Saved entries
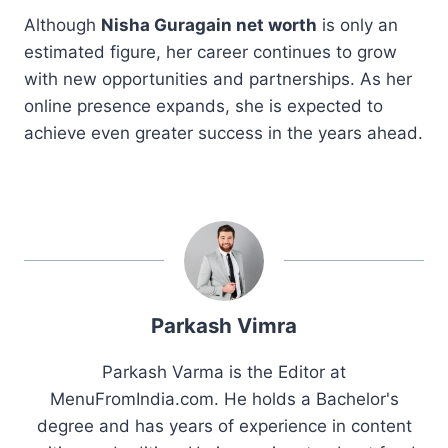
Although
Nisha Guragain net worth
is only an
estimated figure, her career continues to grow
with new opportunities and partnerships. As her
online presence expands, she is expected to
achieve even greater success in the years ahead.
Parkash Vimra
Parkash Varma is the Editor at
MenuFromIndia.com. He holds a Bachelor's
degree and has years of experience in content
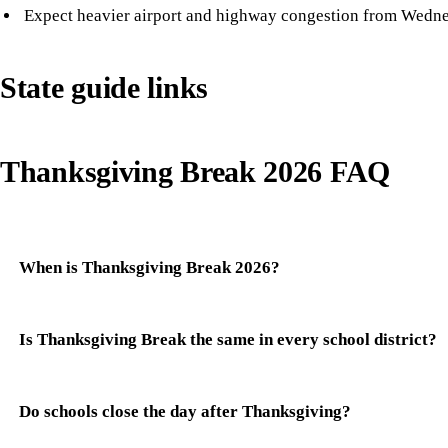
Expect heavier airport and highway congestion from Wedn
State guide links
Thanksgiving Break 2026 FAQ
When is Thanksgiving Break 2026?
Is Thanksgiving Break the same in every school district?
Do schools close the day after Thanksgiving?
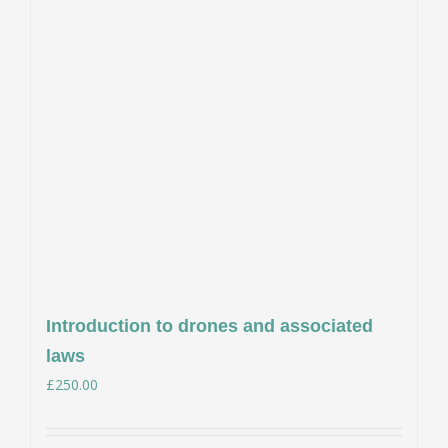
Introduction to drones and associated
laws
£
250.00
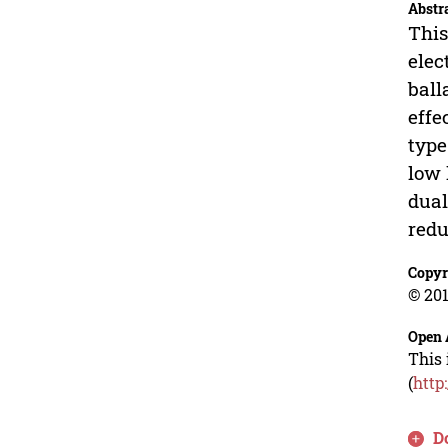
Abstr
This
elec
ball
effe
type
low 
dual
redu
Copyr
© 201
Open 
This 
(
http
D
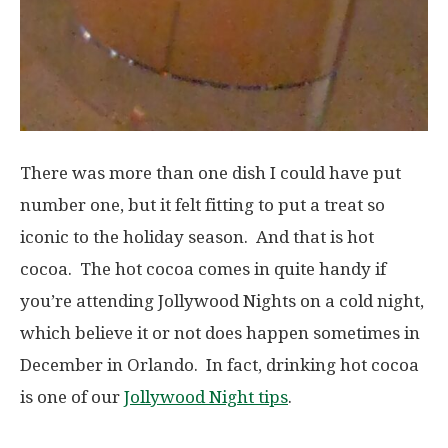
There was more than one dish I could have put
number one, but it felt fitting to put a treat so
iconic to the holiday season. And that is hot
cocoa. The hot cocoa comes in quite handy if
you’re attending Jollywood Nights on a cold night,
which believe it or not does happen sometimes in
December in Orlando. In fact, drinking hot cocoa
is one of our
Jollywood Night tips
.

*WHAT THE TASK REQUIRES*
Could you report how many lines in the data above include the word "Jollywood"? Give the number and nothing more.

*RESPONSE*
2